The doctor, however, may recommend that seeking protection from creditors is the only way out. Or worse, a creditor may force a company into protection. Either way, the easiest decision you'll have is whether to file under the Companies' Creditors Arrangement Act or the Bankruptcy and Insolvency Act. CCAA is the most flexible alternative, given it's a piece of legislation with virtually no restrictions on what a company can do to get afloat again. There is, however, an impressive body of case law that guides the courts as they consider proposals. CCAA sounds ideal for most companies, but it isn't available to those with less than $5 million in debt.

That's where BIA comes into play. It is quite restrictive, which means all the stakeholders will know exactly how things will shake out, and a business has only six months to solve its troubles or the court automatically puts it into bankruptcy. “Six months is a relatively short period of time if I know that I have to market and sell a couple of divisions and also raise new financing,” says Schwill.

The positive thing about being under court protection–if there is one–is that it stops all legal actions being taken or contemplated by creditors, prevents contracts being terminated by stakeholders, and gives a company the time it needs to get back into the good books. It also allows a debtor company to terminate or renegotiate contracts under certain conditions. For example, says Alan Farber, founder of A. Farber & Partners Inc., a Toronto-based insolvency and restructuring firm, a retail operation that has a number of leases draining its coffers could get out of the bad ones while under court protection, whereas in an informal restructuring process, the landlord could simply say no. More often than not, companies have a debt load that has to be restructured so that new capital can be pumped in. Sometimes this is as simple as giving creditors a percentage of what they're owed or swapping debt for equity and/or cash.

Typically, a trustee appointed by a major secured creditor (or group of creditors), the debtor or the court oversees the process. A trustee–who acts on behalf of all stakeholders–can be the saviour even when the horizon appears at its darkest. For example, Toronto Film Studios, one of the largest movie production firms in Canada, owes its life to Farber, who managed to keep its predecessor company afloat throughout bankruptcy protection during the mid-'90s, even though its major creditor, a bank, figured it was doomed. “It was a huge property with huge environmental problems right on the lakefront,” says Farber. “Our instruction from the bank was 'Close the property down.'”

The initial plan was to find a buyer, but nobody was biting. Along with a considerable environmental cleanup bill, there was also a lack of co-operation from existing management, as well as building and fire code deficiencies and substantial tax arrears. Farber ran the company himself, renting out the facilities and running environmental tests–and managed to turn a seven-figure profit two years running. In fact, he ran it so well that one of the original potential purchasers returned to buy the business, pump some money into it to fix the environmental woes, and now, roughly five years later, it is on the market for several times what they sank into it.

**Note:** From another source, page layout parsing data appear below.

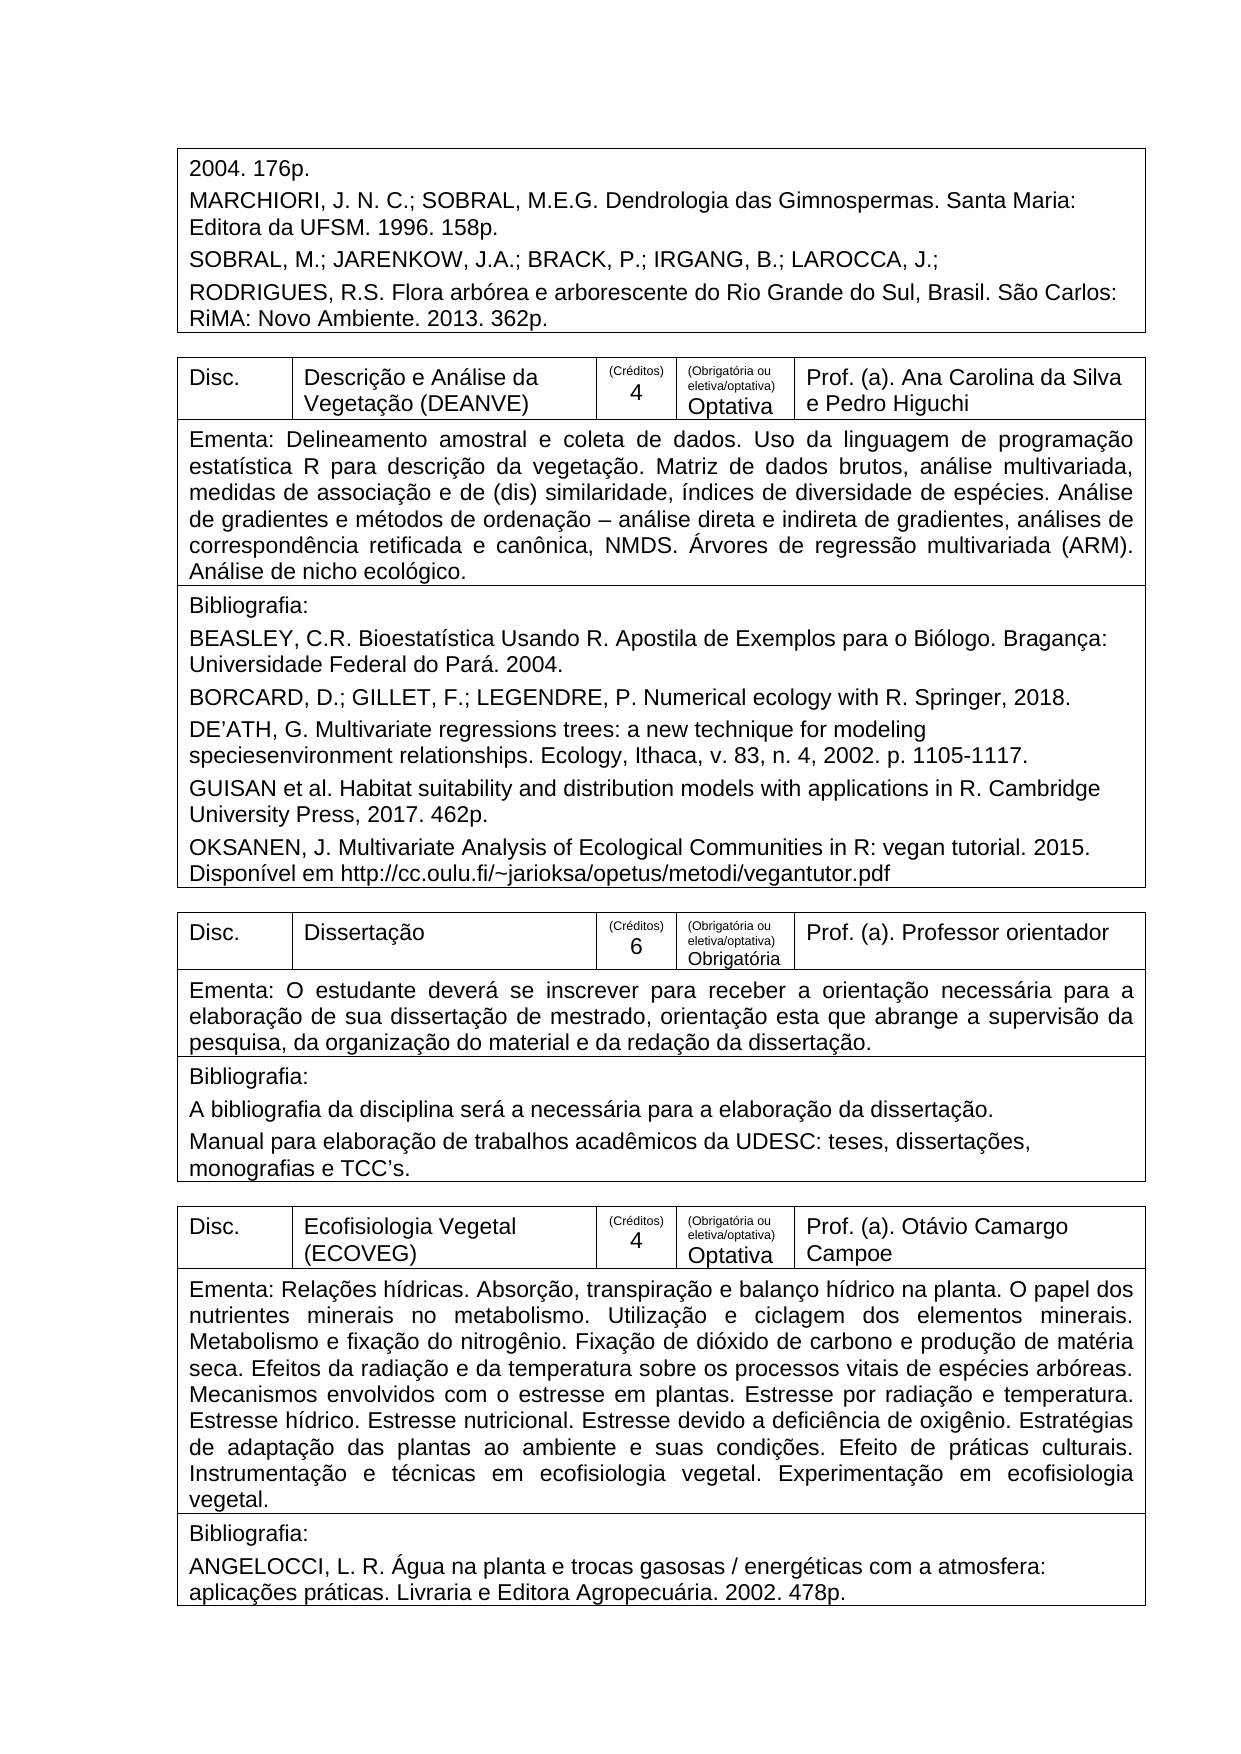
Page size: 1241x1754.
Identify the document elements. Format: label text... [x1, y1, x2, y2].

table_header (Obrigatória ou eletiva/optativa) Obrigatória [677, 913, 794, 969]
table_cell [178, 1514, 1145, 1605]
table_cell Ementa: O estudante deverá se inscrever para receber a orientação necessária para a elaboração de sua dissertação de mestrado, orientação esta que abrange a supervisão da pesquisa, da organização do material e da redação da dissertação. [178, 970, 1145, 1056]
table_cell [178, 149, 1145, 332]
table_header Prof. (a). Otávio Camargo Campoe [795, 1207, 1145, 1268]
table_header Disc. [178, 358, 292, 419]
table_header Ecofisiologia Vegetal (ECOVEG) [293, 1207, 596, 1268]
table_header Disc. [178, 1207, 292, 1268]
table_cell Bibliografia: A bibliografia da disciplina será a necessária para a elaboração da dissertação. Manual para elaboração de trabalhos acadêmicos da UDESC: teses, dissertações, monografias e TCC’s. [178, 1057, 1145, 1181]
table_header Prof. (a). Ana Carolina da Silva e Pedro Higuchi [795, 358, 1145, 419]
table_header Dissertação [293, 913, 596, 969]
table_header (Obrigatória ou eletiva/optativa) Optativa [677, 1207, 794, 1268]
table_header Descrição e Análise da Vegetação (DEANVE) [293, 358, 596, 419]
table_cell Ementa: Delineamento amostral e coleta de dados. Uso da linguagem de programação estatística R para descrição da vegetação. Matriz de dados brutos, análise multivariada, medidas de associação e de (dis) similaridade, índices de diversidade de espécies. Análise de gradientes e métodos de ordenação – análise direta e indireta de gradientes, análises de correspondência retificada e canônica, NMDS. Árvores de regressão multivariada (ARM). Análise de nicho ecológico. [178, 420, 1145, 584]
table_header (Créditos) 4 [597, 358, 676, 419]
table_header (Obrigatória ou eletiva/optativa) Optativa [677, 358, 794, 419]
table_header (Créditos) 4 [597, 1207, 676, 1268]
table_header Prof. (a). Professor orientador [795, 913, 1145, 969]
table_header (Créditos) 6 [597, 913, 676, 969]
table_cell Bibliografia: BEASLEY, C.R. Bioestatística Usando R. Apostila de Exemplos para o Biólogo. Bragança: Universidade Federal do Pará. 2004. BORCARD, D.; GILLET, F.; LEGENDRE, P. Numerical ecology with R. Springer, 2018. DE’ATH, G. Multivariate regressions trees: a new technique for modeling speciesenvironment relationships. Ecology, Ithaca, v. 83, n. 4, 2002. p. 1105-1117. GUISAN et al. Habitat suitability and distribution models with applications in R. Cambridge University Press, 2017. 462p. OKSANEN, J. Multivariate Analysis of Ecological Communities in R: vegan tutorial. 2015. Disponível em http://cc.oulu.fi/~jarioksa/opetus/metodi/vegantutor.pdf [178, 586, 1145, 887]
table_cell Ementa: Relações hídricas. Absorção, transpiração e balanço hídrico na planta. O papel dos nutrientes minerais no metabolismo. Utilização e ciclagem dos elementos minerais. Metabolismo e fixação do nitrogênio. Fixação de dióxido de carbono e produção de matéria seca. Efeitos da radiação e da temperatura sobre os processos vitais de espécies arbóreas. Mecanismos envolvidos com o estresse em plantas. Estresse por radiação e temperatura. Estresse hídrico. Estresse nutricional. Estresse devido a deficiência de oxigênio. Estratégias de adaptação das plantas ao ambiente e suas condições. Efeito de práticas culturais. Instrumentação e técnicas em ecofisiologia vegetal. Experimentação em ecofisiologia vegetal. [178, 1269, 1145, 1513]
table_header Disc. [178, 913, 292, 969]
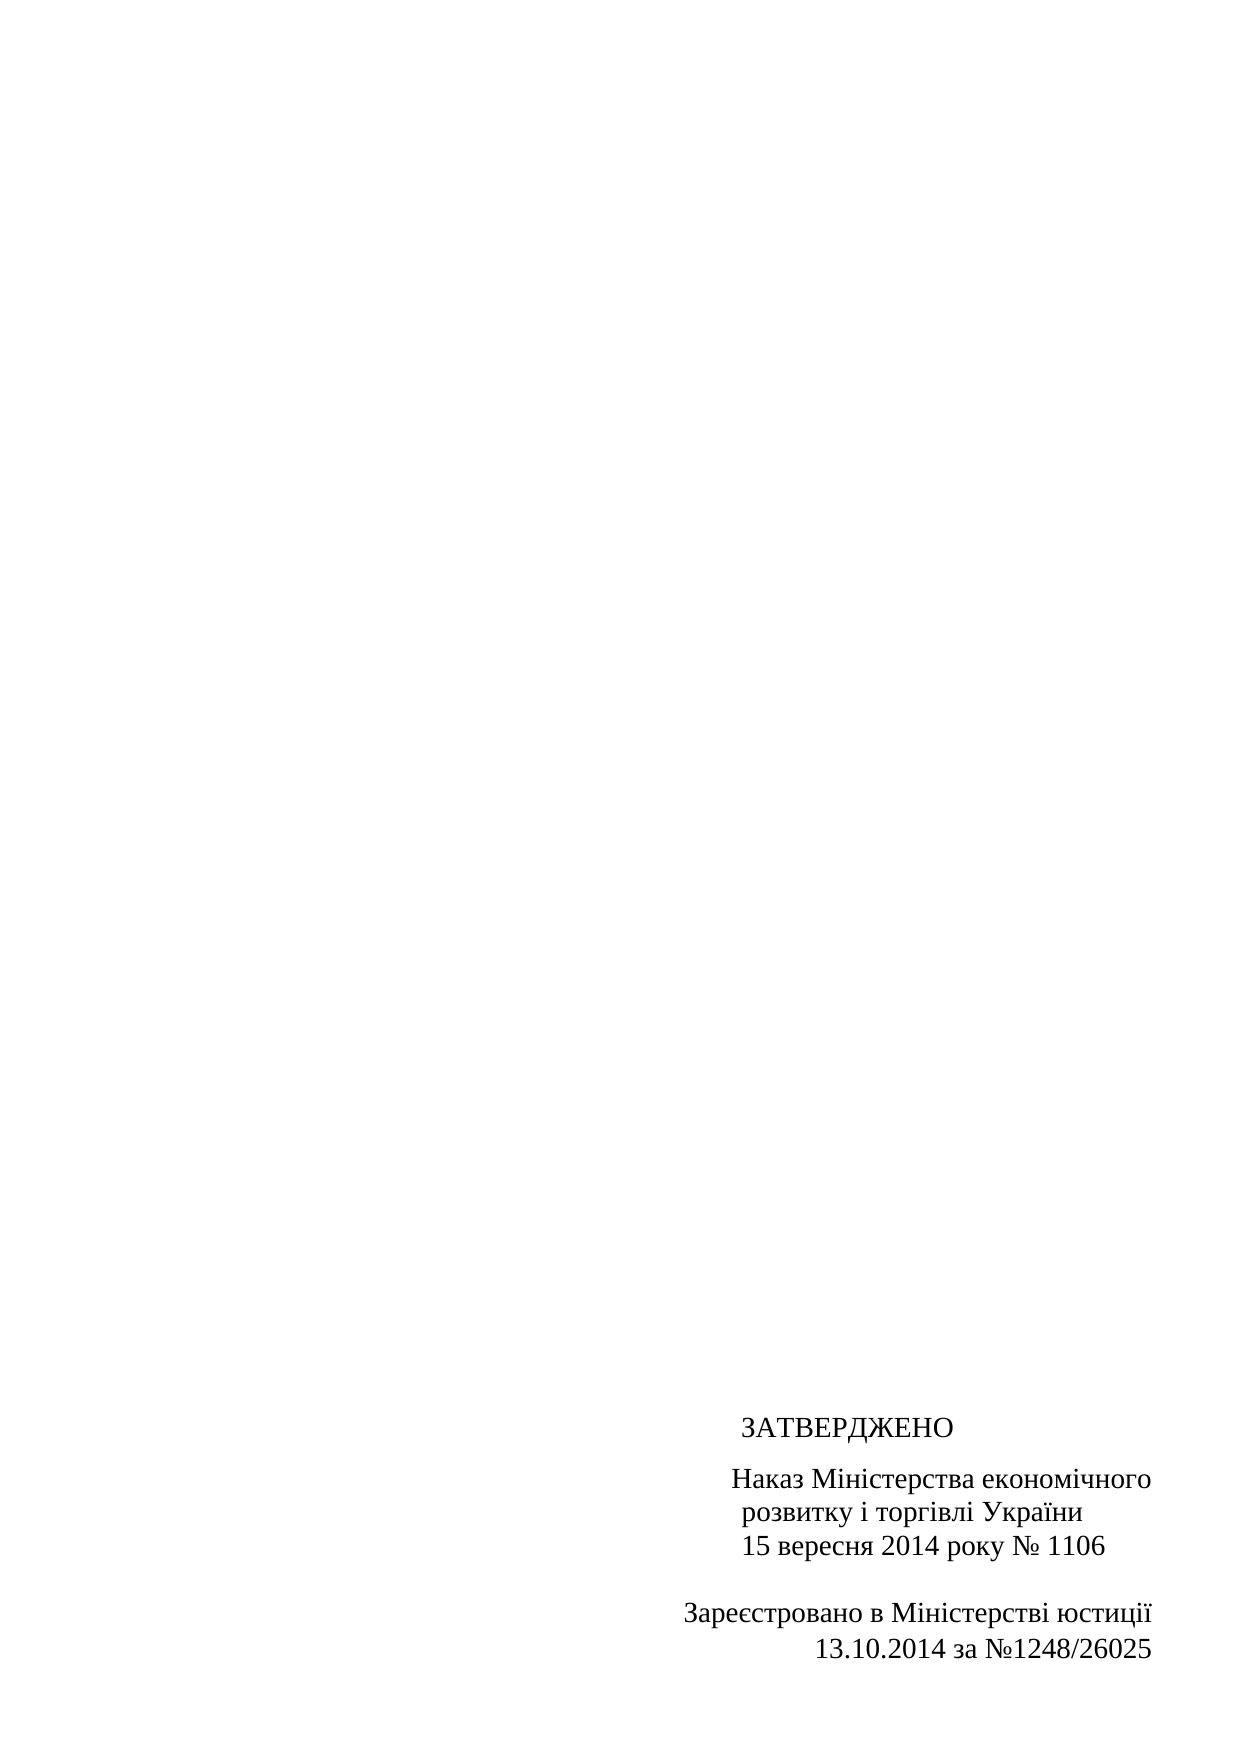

Of course, not all businesses survive intact. The worst-case scenario is a liquidation of assets. Even then, there can be some success. Farber points to his firm's liquidation of Itemus, a once high-flying dot-com that managed to raise US$80 million in financing, buy roughly 35 companies in 18 months and then die. “By the time Itemus came to us, it was clearly a dead issue,” says Farber. “Having said that, we were able to successfully sell some of its business investments–and that actually was better than what we thought.”

None of these strategies is exactly rocket science, practitioners admit. Sure, some professionals can be more creative than others, but the real difference is how the human equation is handled. “Often, says Farber, the inclination is to “go in, take the CEO by the scruff of the collar and chuck him out of the office in front of everybody.” But that can create a counterproductive climate of fear and intimidation. “Some people think that's a great way of setting the stage,” he adds, “but we kind of think honey works far better than the stick.”